* **EXERCISE OBJECTIVE**: Reproduce every line in the material below that holds "tissue".

··· EXTRACTED ENTRIES

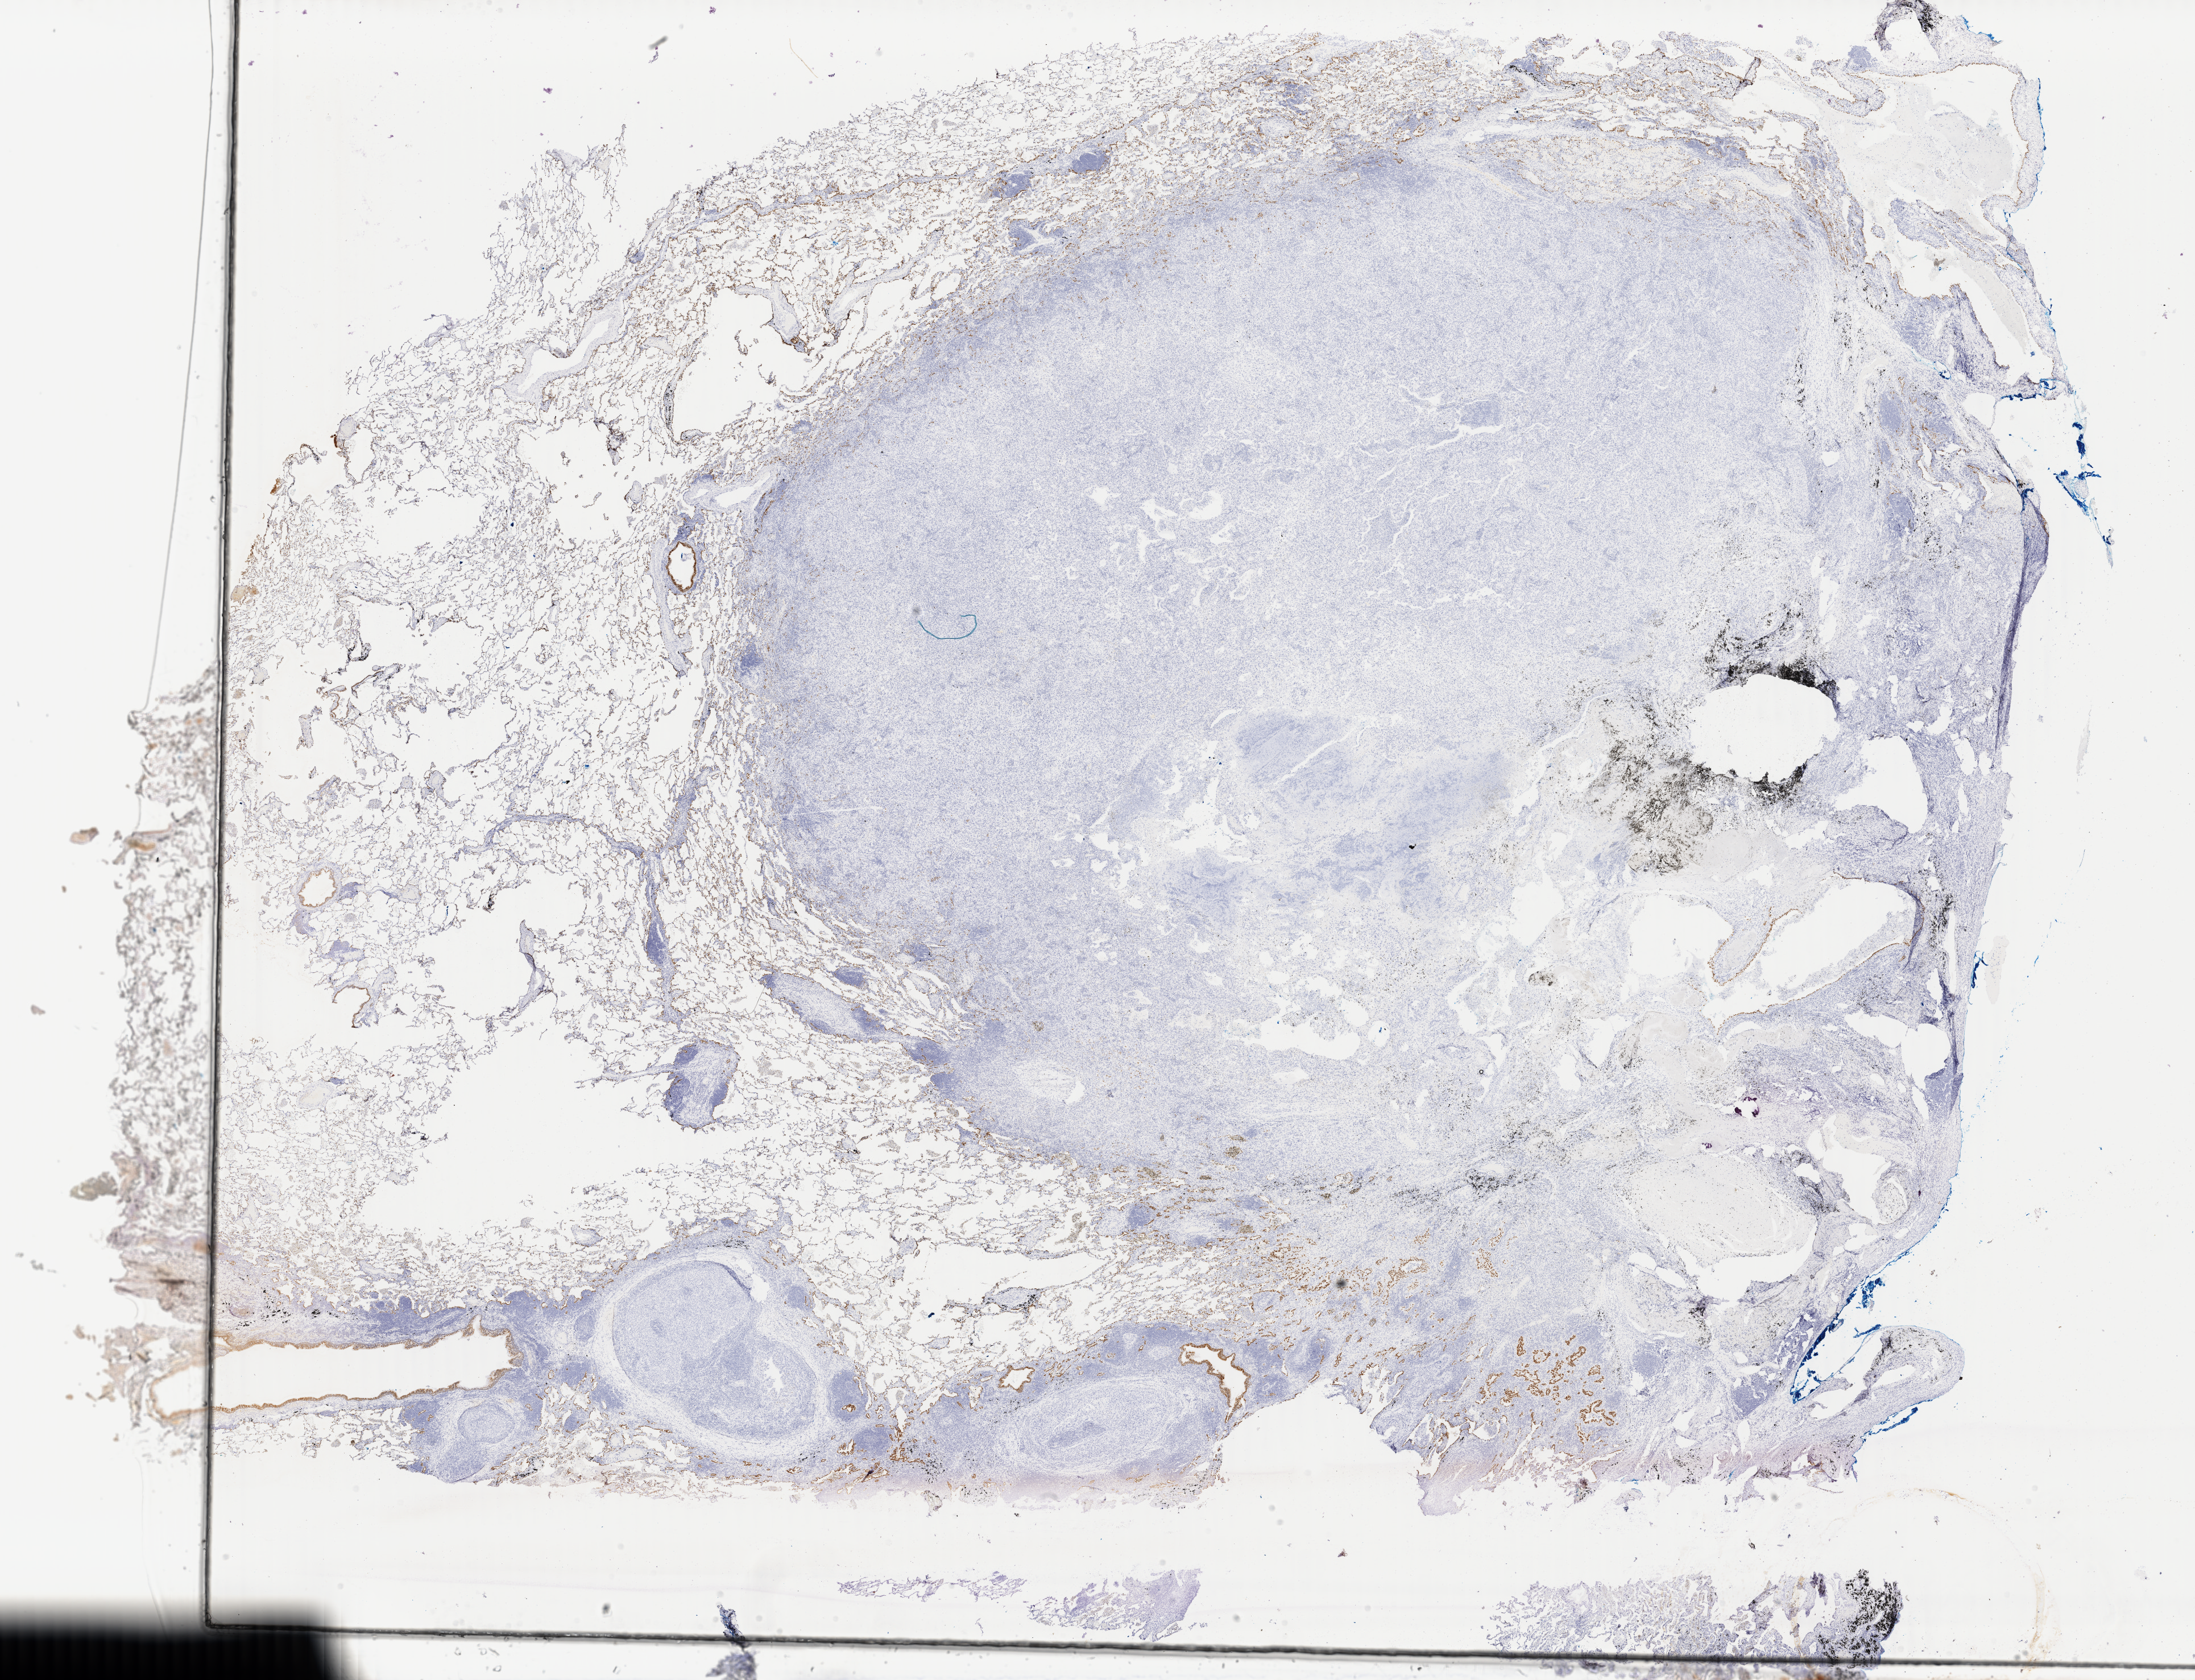
Immunohistochemistry (IHC) whole-slide image stained for TTF-1 (thyroid transcription factor 1), a low-resolution overview of the entire scanned area, about 30.7 x 23.5 mm, specimen: tumor tissue, anatomic site: lung (right). Patient: male, age 59 years.
• histologic diagnosis: Adenosquamous carcinoma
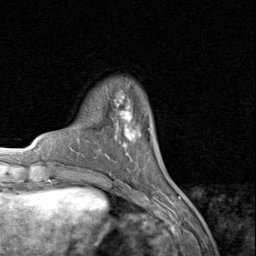
Breast MRI (dynamic contrast-enhanced), one axial slice; slice 21 of 80 in the series (ordered by position); cropped to one breast; dynamic contrast-enhanced series, time point 2 of 8 at this slice position (early post-contrast); 1.5 T; TE 1.7 ms, TR 4.5 ms; 256 × 256 image matrix. Female patient.
Outlined on this slice (semi-automatic segmentation, software-assisted and operator-edited):
- enhancing-tissue mask used for the functional tumour volume (all voxels passing the contrast-enhancement thresholds inside the analysis volume; usually the tumour): bounding box [x1, y1, x2, y2] px = [115, 95, 139, 140]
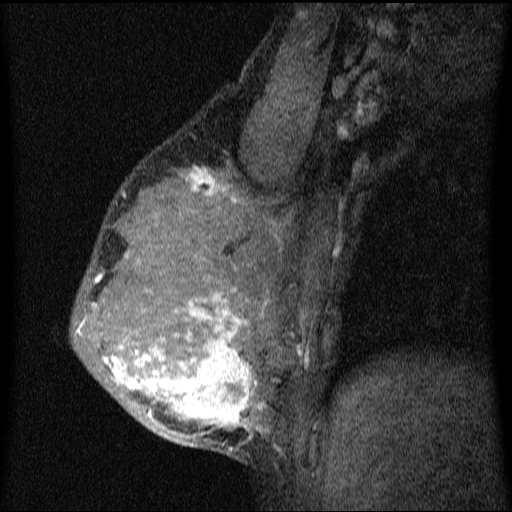
Breast MRI (dynamic contrast-enhanced), one sagittal slice. Position 44 of 64 along the scan axis. Dynamic contrast-enhanced series, image 2 of 4 at this slice position (ordered by acquisition). 1.5 T. TE 4.2 ms, TR 9.1 ms. 2 mm slice thickness. 512 × 512 image matrix, field of view 180 × 180 mm. Patient: female, 33 years.
Structures marked on this image (semi-automatically segmented with operator editing):
- analysis volume of interest (the breast-tissue region the enhancement analysis was run in; not a lesion): bounding box (x1, y1, x2, y2) in pixels: (71, 151, 336, 458)
- tumour enhancement mask (voxels above the 70 % enhancement threshold inside the analysis volume of interest): (76, 168, 309, 444)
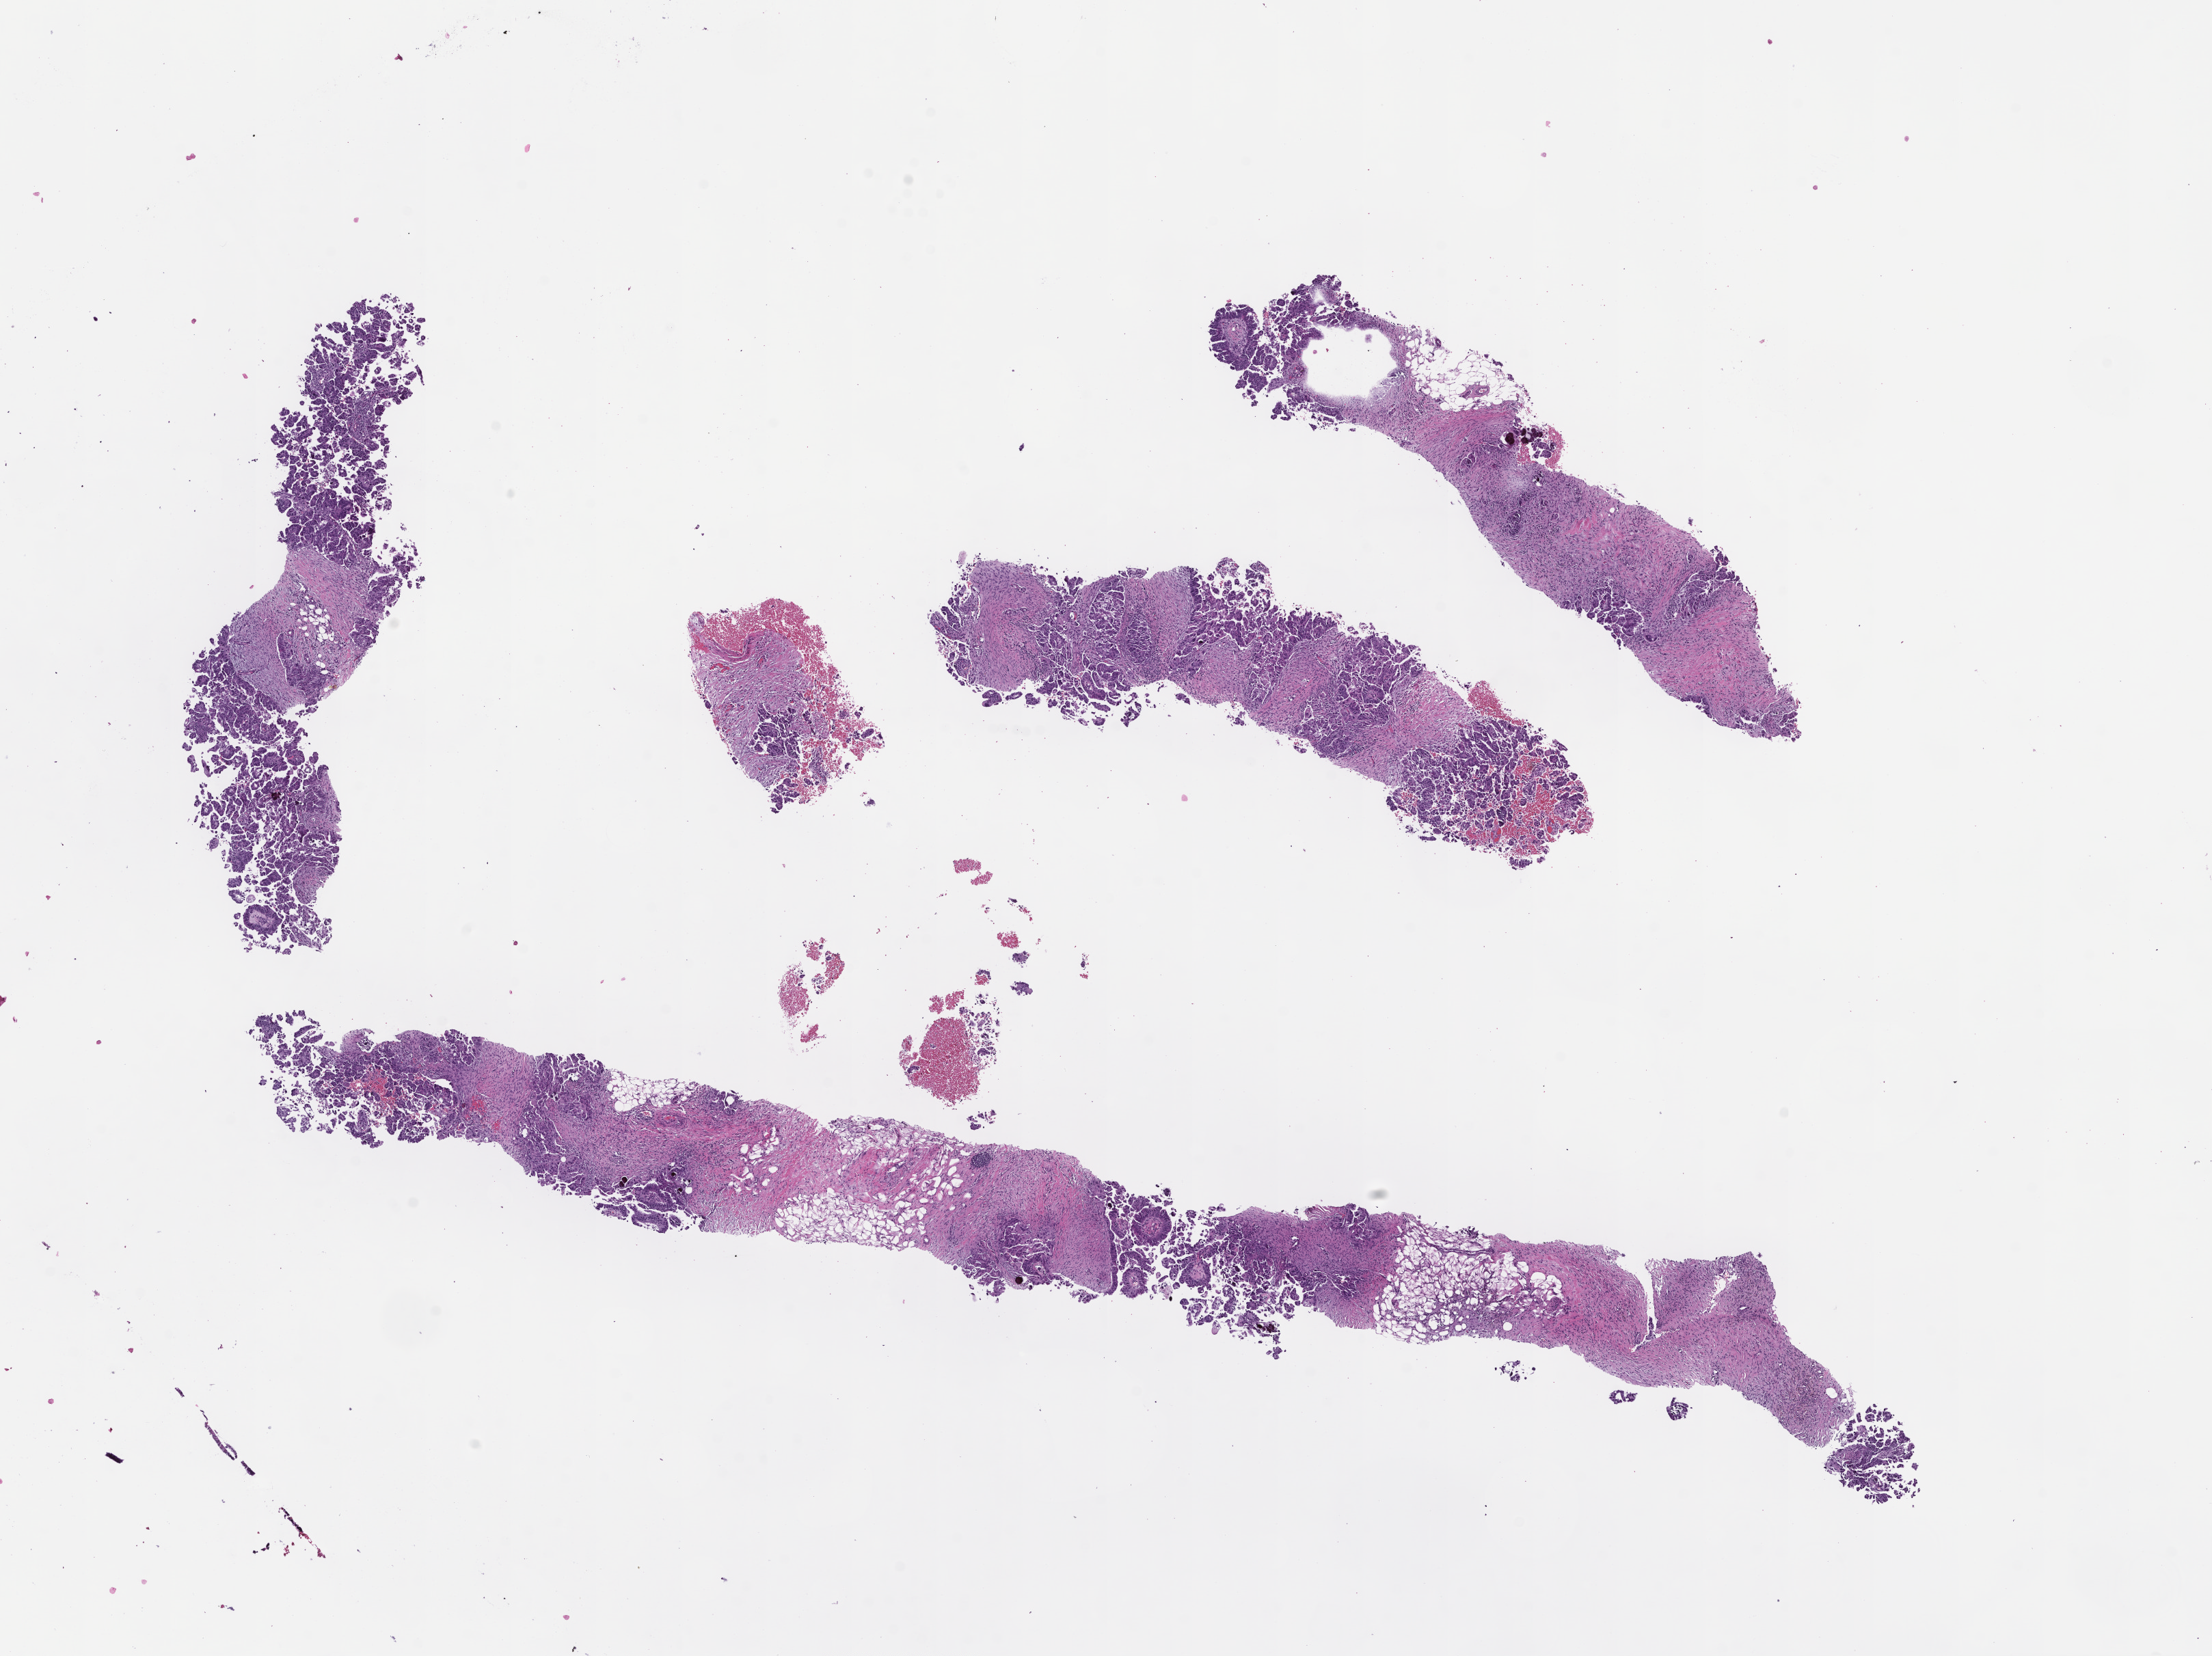
Hematoxylin and eosin (H&E) whole-slide image — a low-resolution overview of the entire scanned area, about 13.1 x 9.8 mm. Formalin-fixed, paraffin-embedded (FFPE) tissue. Site: ovary. Archival tissue. Patient: female.
• this section: primary tumor
• diagnosis: Ovarian Carcinoma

······

* **WRITTEN SOLUTION**:
Immunohistochemistry (IHC) whole-slide image stained for TTF-1 (thyroid transcription factor 1), a low-resolution overview of the entire scanned area, about 30.7 x 23.5 mm, specimen: tumor tissue, anatomic site: lung (right). Patient: male, age 59 years.
- enhancing-tissue mask used for the functional tumour volume (all voxels passing the contrast-enhancement thresholds inside the analysis volume; usually the tumour): bounding box [x1, y1, x2, y2] px = [115, 95, 139, 140]
- analysis volume of interest (the breast-tissue region the enhancement analysis was run in; not a lesion): bounding box (x1, y1, x2, y2) in pixels: (71, 151, 336, 458)
Hematoxylin and eosin (H&E) whole-slide image — a low-resolution overview of the entire scanned area, about 13.1 x 9.8 mm. Formalin-fixed, paraffin-embedded (FFPE) tissue. Site: ovary. Archival tissue. Patient: female.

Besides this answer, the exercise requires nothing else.